→ DESCRIPTION OF THE TASK:
Your task is to retype the lines from the opening of the material through the line that includes "Академия Дружбы". Do not copy the pictures.

++++++++++++++++++++

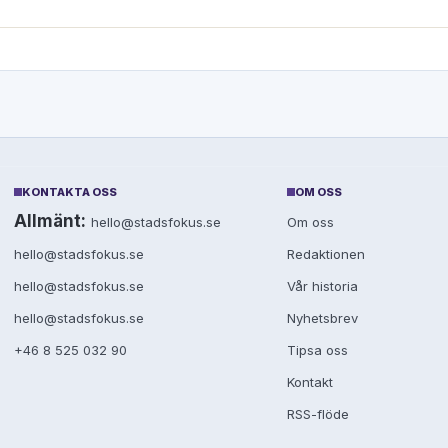
KONTAKTA OSS
OM OSS
Allmänt:
hello@stadsfokus.se
Om oss
hello@stadsfokus.se
Redaktionen
hello@stadsfokus.se
Vår historia
hello@stadsfokus.se
Nyhetsbrev
+46 8 525 032 90
Tipsa oss
Kontakt
RSS-flöde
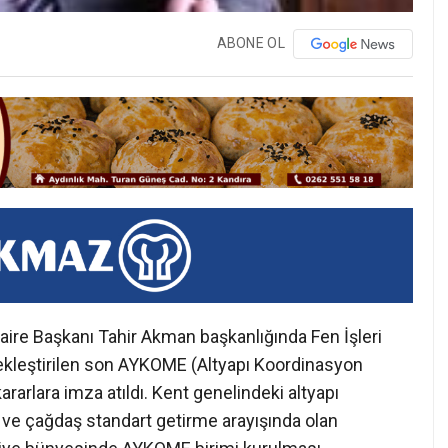
ABONE OL
Daire Başkanı Tahir Akman başkanlığında Fen İşleri
çekleştirilen son AYKOME (Altyapı Koordinasyon
rarlara imza atıldı. Kent genelindeki altyapı
n ve çağdaş standart getirme arayışında olan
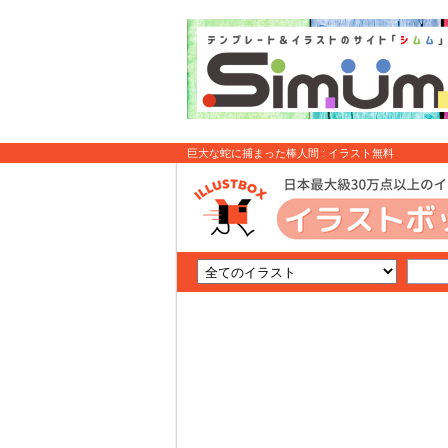
巨大な蛇に捕まった棒人間 : イラスト無料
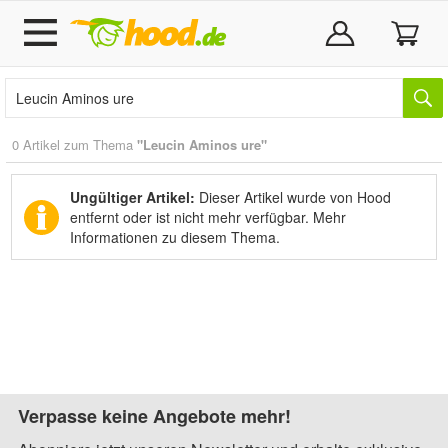
0 Artikel zum Thema
"Leucin Aminos ure"
Ungültiger Artikel:
Dieser Artikel wurde von Hood
entfernt oder ist nicht mehr verfügbar.
Mehr
Informationen zu diesem Thema.
Verpasse keine Angebote mehr!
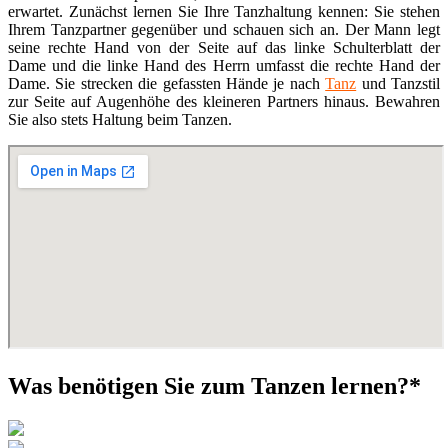
erwartet. Zunächst lernen Sie Ihre Tanzhaltung kennen: Sie stehen
Ihrem Tanzpartner gegenüber und schauen sich an. Der Mann legt
seine rechte Hand von der Seite auf das linke Schulterblatt der
Dame und die linke Hand des Herrn umfasst die rechte Hand der
Dame. Sie strecken die gefassten Hände je nach
Tanz
und Tanzstil
zur Seite auf Augenhöhe des kleineren Partners hinaus. Bewahren
Sie also stets Haltung beim Tanzen.
Was benötigen Sie zum Tanzen lernen?*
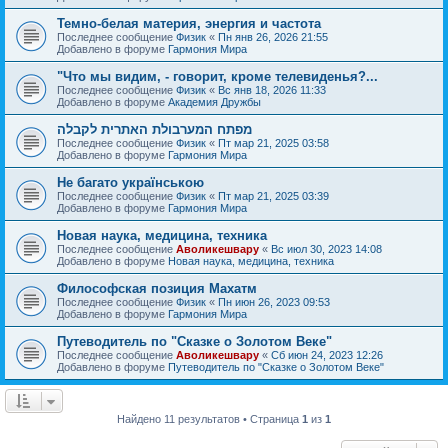
Темно-белая материя, энергия и частота
Последнее сообщение
Физик
«
Пн янв 26, 2026 21:55
Добавлено в форуме
Гармония Мира
"Что мы видим, - говорит, кроме телевиденья?...
Последнее сообщение
Физик
«
Вс янв 18, 2026 11:33
Добавлено в форуме
Академия Дружбы
מפתח המערבולת האתרית לקבלה
Последнее сообщение
Физик
«
Пт мар 21, 2025 03:58
Добавлено в форуме
Гармония Мира
Не багато українською
Последнее сообщение
Физик
«
Пт мар 21, 2025 03:39
Добавлено в форуме
Гармония Мира
Новая наука, медицина, техника
Последнее сообщение
Аволикешвару
«
Вс июл 30, 2023 14:08
Добавлено в форуме
Новая наука, медицина, техника
Философская позиция Махатм
Последнее сообщение
Физик
«
Пн июн 26, 2023 09:53
Добавлено в форуме
Гармония Мира
Путеводитель по "Сказке о Золотом Веке"
Последнее сообщение
Аволикешвару
«
Сб июн 24, 2023 12:26
Добавлено в форуме
Путеводитель по "Сказке о Золотом Веке"
Найдено 11 результатов • Страница
1
из
1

++++++++++++++++++++

→ PROBLEM SOLUTION:
KONTAKTA OSS
OM OSS
Allmänt:
hello@stadsfokus.se
Om oss
hello@stadsfokus.se
Redaktionen
hello@stadsfokus.se
Vår historia
hello@stadsfokus.se
Nyhetsbrev
+46 8 525 032 90
Tipsa oss
Kontakt
RSS-flöde
ABONE OL
Daire Başkanı Tahir Akman başkanlığında Fen İşleri
çekleştirilen son AYKOME (Altyapı Koordinasyon
rarlara imza atıldı. Kent genelindeki altyapı
n ve çağdaş standart getirme arayışında olan
巨大な蛇に捕まった棒人間 : イラスト無料
0 Artikel zum Thema
"Leucin Aminos ure"
Ungültiger Artikel:
Dieser Artikel wurde von Hood
entfernt oder ist nicht mehr verfügbar.
Mehr
Informationen zu diesem Thema.
Verpasse keine Angebote mehr!
erwartet. Zunächst lernen Sie Ihre Tanzhaltung kennen: Sie stehen
Ihrem Tanzpartner gegenüber und schauen sich an. Der Mann legt
seine rechte Hand von der Seite auf das linke Schulterblatt der
Dame und die linke Hand des Herrn umfasst die rechte Hand der
Dame. Sie strecken die gefassten Hände je nach
Tanz
und Tanzstil
zur Seite auf Augenhöhe des kleineren Partners hinaus. Bewahren
Sie also stets Haltung beim Tanzen.
Was benötigen Sie zum Tanzen lernen?*
Темно-белая материя, энергия и частота
Последнее сообщение
Физик
«
Пн янв 26, 2026 21:55
Добавлено в форуме
Гармония Мира
"Что мы видим, - говорит, кроме телевиденья?...
Последнее сообщение
Физик
«
Вс янв 18, 2026 11:33
Добавлено в форуме
Академия Дружбы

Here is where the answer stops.